The son of one of the two founding brothers of Galvin Manufacturing Corp., later renamed Motorola, Mr. Galvin charged the company to raise the bar on quality – across the board. In 1980, he launched a four-point plan to secure Motorola's renewal and growth. The plan included increasing global competitiveness, adopting a participating management culture, creating a company-wide training center, and improving quality tenfold within five years.
Shortly thereafter, in 1985, Mr. Smith, who had realized that the company needed a standard metric of quality that could be used across all its manufacturing processes, came to Mr. Galvin to promote the notion of having a "six sigma" tolerance in terms of defects so that even shifts in process performance would not produce defects. After listening to Mr. Smith's ideas, Mr. Galvin directed Jack Germain, Motorola's first corporate vice president of quality, to build on them. And Six Sigma was born. In 1987, the company trademarked the term, making it official.
Bill Smith
2009 Six Sigma Hall of Fame Inductee
(L) Bill Smith, (R) Marjorie Smith accepting award on behalf of her father, Bill Smith
In 1986 Bill Smith – then a senior scientist at Motorola – introduced the concept of Six Sigma to standardize the way defects are counted. In Smith's words, "We recognized that the issue was not building a single part with one characteristic, it was building a product with thousands of parts. If you reduce the total defects, you increase customer satisfaction and reduce costs."
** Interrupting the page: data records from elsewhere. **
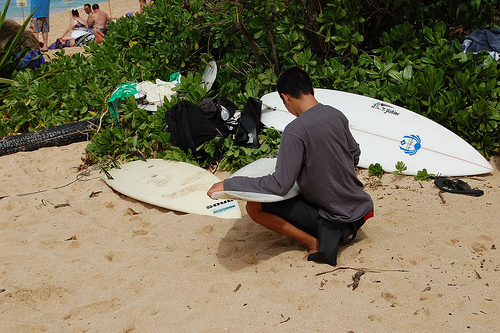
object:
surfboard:
[100, 157, 244, 219]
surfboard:
[260, 89, 497, 179]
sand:
[0, 215, 205, 332]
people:
[56, 4, 110, 48]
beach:
[14, 18, 70, 47]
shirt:
[223, 105, 374, 221]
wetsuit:
[197, 92, 263, 150]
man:
[208, 68, 373, 263]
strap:
[433, 176, 487, 198]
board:
[212, 157, 301, 203]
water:
[3, 1, 28, 18]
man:
[29, 2, 51, 53]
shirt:
[30, 0, 51, 17]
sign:
[15, 1, 30, 23]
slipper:
[435, 177, 486, 197]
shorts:
[30, 13, 51, 33]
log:
[1, 118, 105, 159]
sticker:
[399, 132, 422, 157]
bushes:
[158, 2, 239, 34]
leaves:
[333, 27, 364, 57]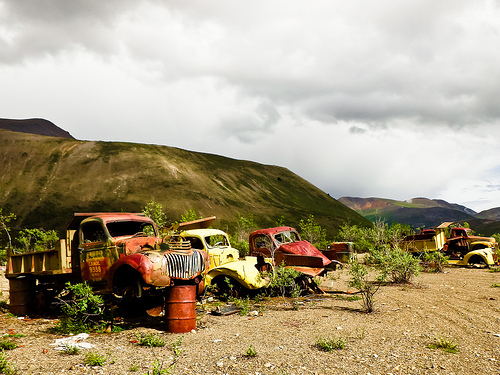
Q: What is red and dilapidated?
A: A truck.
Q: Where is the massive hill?
A: It's in the ground.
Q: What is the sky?
A: Grey and cloudy.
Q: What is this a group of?
A: Three broken down vehicles.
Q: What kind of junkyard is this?
A: Old vehicles.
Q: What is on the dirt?
A: Several old trucks.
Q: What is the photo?
A: Several old broken trucks.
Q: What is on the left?
A: Front of an old broken truck.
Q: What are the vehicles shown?
A: Trucks.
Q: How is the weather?
A: Cloudy.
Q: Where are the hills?
A: Background.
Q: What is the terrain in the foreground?
A: Sandy desert.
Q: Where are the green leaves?
A: Trees.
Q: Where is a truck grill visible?
A: Above can.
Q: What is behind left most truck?
A: Bed.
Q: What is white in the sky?
A: Clouds.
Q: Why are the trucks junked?
A: Old and in disrepair.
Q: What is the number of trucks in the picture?
A: Five.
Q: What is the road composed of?
A: Gravel.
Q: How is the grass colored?
A: Green.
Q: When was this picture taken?
A: Day time.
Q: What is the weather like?
A: Cloudy.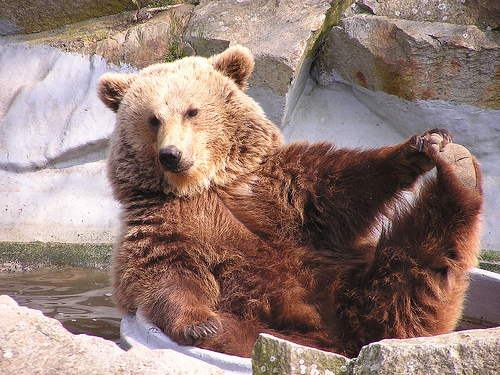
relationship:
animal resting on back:
[95, 43, 484, 359] [105, 220, 263, 365]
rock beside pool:
[250, 330, 357, 373] [1, 226, 493, 374]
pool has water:
[1, 226, 493, 374] [0, 254, 167, 344]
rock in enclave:
[307, 0, 500, 155] [3, 5, 491, 363]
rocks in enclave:
[197, 9, 344, 114] [3, 5, 491, 363]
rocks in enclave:
[0, 0, 333, 88] [3, 5, 491, 363]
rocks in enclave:
[10, 102, 110, 234] [3, 5, 491, 363]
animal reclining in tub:
[95, 43, 484, 359] [110, 238, 476, 372]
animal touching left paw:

Smith is credited with bringing Six Sigma to industry, and is widely known as the "Father of Six Sigma." At Motorola, Six Sigma provided the key to addressing quality concerns throughout the organization, from manufacturing to support functions. The application of Six Sigma was instrumental in Motorola's winning the Malcolm Baldrige National Quality Award in 1988.
Since then, the impact of Six Sigma on improving business performance has been dramatic and well documented by organizations around the world.